**PROBLEM DESCRIPTION**
Arrange the lines below as a Markdown table with the columns "No." and "Line". Number each row and skip any blank lines.

--- begin RECORDS FOR THIS TASK ---

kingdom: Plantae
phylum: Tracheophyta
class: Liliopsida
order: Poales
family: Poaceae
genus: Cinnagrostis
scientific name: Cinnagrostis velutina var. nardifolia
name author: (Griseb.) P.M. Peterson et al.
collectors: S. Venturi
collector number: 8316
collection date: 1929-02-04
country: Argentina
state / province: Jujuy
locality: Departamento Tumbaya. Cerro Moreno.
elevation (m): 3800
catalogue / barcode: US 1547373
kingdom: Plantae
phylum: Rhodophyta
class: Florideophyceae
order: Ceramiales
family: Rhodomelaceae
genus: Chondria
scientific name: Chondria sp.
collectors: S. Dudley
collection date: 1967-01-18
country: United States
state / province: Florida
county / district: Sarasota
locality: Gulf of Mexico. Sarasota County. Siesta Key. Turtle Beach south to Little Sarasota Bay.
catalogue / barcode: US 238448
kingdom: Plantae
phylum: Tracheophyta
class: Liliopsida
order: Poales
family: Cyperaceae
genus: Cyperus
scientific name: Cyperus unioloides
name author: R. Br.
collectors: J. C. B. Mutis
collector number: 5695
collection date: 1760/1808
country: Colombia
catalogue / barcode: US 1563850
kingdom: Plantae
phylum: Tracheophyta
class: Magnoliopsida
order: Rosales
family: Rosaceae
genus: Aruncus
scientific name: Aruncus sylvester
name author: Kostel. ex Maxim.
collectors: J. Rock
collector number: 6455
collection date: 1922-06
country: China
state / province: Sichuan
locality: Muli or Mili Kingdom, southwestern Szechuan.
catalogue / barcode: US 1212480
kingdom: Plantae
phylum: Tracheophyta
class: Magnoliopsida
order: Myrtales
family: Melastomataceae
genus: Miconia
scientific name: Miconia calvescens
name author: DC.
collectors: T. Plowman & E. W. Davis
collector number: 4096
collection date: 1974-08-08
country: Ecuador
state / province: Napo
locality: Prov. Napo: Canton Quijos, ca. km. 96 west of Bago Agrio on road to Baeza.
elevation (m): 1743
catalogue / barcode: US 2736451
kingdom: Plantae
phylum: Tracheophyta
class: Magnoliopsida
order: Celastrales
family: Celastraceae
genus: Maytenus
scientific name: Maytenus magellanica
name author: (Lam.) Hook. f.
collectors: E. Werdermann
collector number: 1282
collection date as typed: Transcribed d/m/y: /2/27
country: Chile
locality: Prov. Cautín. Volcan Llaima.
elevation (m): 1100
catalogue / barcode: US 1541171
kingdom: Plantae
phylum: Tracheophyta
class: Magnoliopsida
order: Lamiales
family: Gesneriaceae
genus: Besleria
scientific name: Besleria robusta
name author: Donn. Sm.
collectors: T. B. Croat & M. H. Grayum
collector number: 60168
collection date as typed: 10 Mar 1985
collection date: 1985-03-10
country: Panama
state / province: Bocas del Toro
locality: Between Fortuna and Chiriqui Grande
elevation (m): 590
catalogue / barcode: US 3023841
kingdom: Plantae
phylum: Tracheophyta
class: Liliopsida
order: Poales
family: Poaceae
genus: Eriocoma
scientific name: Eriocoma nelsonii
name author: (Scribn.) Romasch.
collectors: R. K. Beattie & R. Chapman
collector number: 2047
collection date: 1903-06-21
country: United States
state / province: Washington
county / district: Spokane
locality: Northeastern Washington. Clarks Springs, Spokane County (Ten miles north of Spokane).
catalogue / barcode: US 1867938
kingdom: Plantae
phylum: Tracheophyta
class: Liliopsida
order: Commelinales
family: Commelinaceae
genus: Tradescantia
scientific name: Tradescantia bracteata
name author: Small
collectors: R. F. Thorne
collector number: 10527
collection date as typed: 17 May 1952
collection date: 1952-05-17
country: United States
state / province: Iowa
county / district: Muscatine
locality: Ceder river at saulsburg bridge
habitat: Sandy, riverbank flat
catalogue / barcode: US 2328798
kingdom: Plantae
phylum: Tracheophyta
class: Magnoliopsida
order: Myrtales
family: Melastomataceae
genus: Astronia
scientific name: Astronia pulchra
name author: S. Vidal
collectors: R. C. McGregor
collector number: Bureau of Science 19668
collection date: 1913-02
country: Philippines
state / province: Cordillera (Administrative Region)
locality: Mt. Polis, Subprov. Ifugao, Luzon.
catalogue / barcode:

--- end RECORDS FOR THIS TASK ---

**FINAL RESULT**
| No. | Line |
|---|---|
| 1 | kingdom: Plantae |
| 2 | phylum: Tracheophyta |
| 3 | class: Liliopsida |
| 4 | order: Poales |
| 5 | family: Poaceae |
| 6 | genus: Cinnagrostis |
| 7 | scientific name: Cinnagrostis velutina var. nardifolia |
| 8 | name author: (Griseb.) P.M. Peterson et al. |
| 9 | collectors: S. Venturi |
| 10 | collector number: 8316 |
| 11 | collection date: 1929-02-04 |
| 12 | country: Argentina |
| 13 | state / province: Jujuy |
| 14 | locality: Departamento Tumbaya. Cerro Moreno. |
| 15 | elevation (m): 3800 |
| 16 | catalogue / barcode: US 1547373 |
| 17 | kingdom: Plantae |
| 18 | phylum: Rhodophyta |
| 19 | class: Florideophyceae |
| 20 | order: Ceramiales |
| 21 | family: Rhodomelaceae |
| 22 | genus: Chondria |
| 23 | scientific name: Chondria sp. |
| 24 | collectors: S. Dudley |
| 25 | collection date: 1967-01-18 |
| 26 | country: United States |
| 27 | state / province: Florida |
| 28 | county / district: Sarasota |
| 29 | locality: Gulf of Mexico. Sarasota County. Siesta Key. Turtle Beach south to Little Sarasota Bay. |
| 30 | catalogue / barcode: US 238448 |
| 31 | kingdom: Plantae |
| 32 | phylum: Tracheophyta |
| 33 | class: Liliopsida |
| 34 | order: Poales |
| 35 | family: Cyperaceae |
| 36 | genus: Cyperus |
| 37 | scientific name: Cyperus unioloides |
| 38 | name author: R. Br. |
| 39 | collectors: J. C. B. Mutis |
| 40 | collector number: 5695 |
| 41 | collection date: 1760/1808 |
| 42 | country: Colombia |
| 43 | catalogue / barcode: US 1563850 |
| 44 | kingdom: Plantae |
| 45 | phylum: Tracheophyta |
| 46 | class: Magnoliopsida |
| 47 | order: Rosales |
| 48 | family: Rosaceae |
| 49 | genus: Aruncus |
| 50 | scientific name: Aruncus sylvester |
| 51 | name author: Kostel. ex Maxim. |
| 52 | collectors: J. Rock |
| 53 | collector number: 6455 |
| 54 | collection date: 1922-06 |
| 55 | country: China |
| 56 | state / province: Sichuan |
| 57 | locality: Muli or Mili Kingdom, southwestern Szechuan. |
| 58 | catalogue / barcode: US 1212480 |
| 59 | kingdom: Plantae |
| 60 | phylum: Tracheophyta |
| 61 | class: Magnoliopsida |
| 62 | order: Myrtales |
| 63 | family: Melastomataceae |
| 64 | genus: Miconia |
| 65 | scientific name: Miconia calvescens |
| 66 | name author: DC. |
| 67 | collectors: T. Plowman & E. W. Davis |
| 68 | collector number: 4096 |
| 69 | collection date: 1974-08-08 |
| 70 | country: Ecuador |
| 71 | state / province: Napo |
| 72 | locality: Prov. Napo: Canton Quijos, ca. km. 96 west of Bago Agrio on road to Baeza. |
| 73 | elevation (m): 1743 |
| 74 | catalogue / barcode: US 2736451 |
| 75 | kingdom: Plantae |
| 76 | phylum: Tracheophyta |
| 77 | class: Magnoliopsida |
| 78 | order: Celastrales |
| 79 | family: Celastraceae |
| 80 | genus: Maytenus |
| 81 | scientific name: Maytenus magellanica |
| 82 | name author: (Lam.) Hook. f. |
| 83 | collectors: E. Werdermann |
| 84 | collector number: 1282 |
| 85 | collection date as typed: Transcribed d/m/y: /2/27 |
| 86 | country: Chile |
| 87 | locality: Prov. Cautín. Volcan Llaima. |
| 88 | elevation (m): 1100 |
| 89 | catalogue / barcode: US 1541171 |
| 90 | kingdom: Plantae |
| 91 | phylum: Tracheophyta |
| 92 | class: Magnoliopsida |
| 93 | order: Lamiales |
| 94 | family: Gesneriaceae |
| 95 | genus: Besleria |
| 96 | scientific name: Besleria robusta |
| 97 | name author: Donn. Sm. |
| 98 | collectors: T. B. Croat & M. H. Grayum |
| 99 | collector number: 60168 |
| 100 | collection date as typed: 10 Mar 1985 |
| 101 | collection date: 1985-03-10 |
| 102 | country: Panama |
| 103 | state / province: Bocas del Toro |
| 104 | locality: Between Fortuna and Chiriqui Grande |
| 105 | elevation (m): 590 |
| 106 | catalogue / barcode: US 3023841 |
| 107 | kingdom: Plantae |
| 108 | phylum: Tracheophyta |
| 109 | class: Liliopsida |
| 110 | order: Poales |
| 111 | family: Poaceae |
| 112 | genus: Eriocoma |
| 113 | scientific name: Eriocoma nelsonii |
| 114 | name author: (Scribn.) Romasch. |
| 115 | collectors: R. K. Beattie & R. Chapman |
| 116 | collector number: 2047 |
| 117 | collection date: 1903-06-21 |
| 118 | country: United States |
| 119 | state / province: Washington |
| 120 | county / district: Spokane |
| 121 | locality: Northeastern Washington. Clarks Springs, Spokane County (Ten miles north of Spokane). |
| 122 | catalogue / barcode: US 1867938 |
| 123 | kingdom: Plantae |
| 124 | phylum: Tracheophyta |
| 125 | class: Liliopsida |
| 126 | order: Commelinales |
| 127 | family: Commelinaceae |
| 128 | genus: Tradescantia |
| 129 | scientific name: Tradescantia bracteata |
| 130 | name author: Small |
| 131 | collectors: R. F. Thorne |
| 132 | collector number: 10527 |
| 133 | collection date as typed: 17 May 1952 |
| 134 | collection date: 1952-05-17 |
| 135 | country: United States |
| 136 | state / province: Iowa |
| 137 | county / district: Muscatine |
| 138 | locality: Ceder river at saulsburg bridge |
| 139 | habitat: Sandy, riverbank flat |
| 140 | catalogue / barcode: US 2328798 |
| 141 | kingdom: Plantae |
| 142 | phylum: Tracheophyta |
| 143 | class: Magnoliopsida |
| 144 | order: Myrtales |
| 145 | family: Melastomataceae |
| 146 | genus: Astronia |
| 147 | scientific name: Astronia pulchra |
| 148 | name author: S. Vidal |
| 149 | collectors: R. C. McGregor |
| 150 | collector number: Bureau of Science 19668 |
| 151 | collection date: 1913-02 |
| 152 | country: Philippines |
| 153 | state / province: Cordillera (Administrative Region) |
| 154 | locality: Mt. Polis, Subprov. Ifugao, Luzon. |
| 155 | catalogue / barcode: |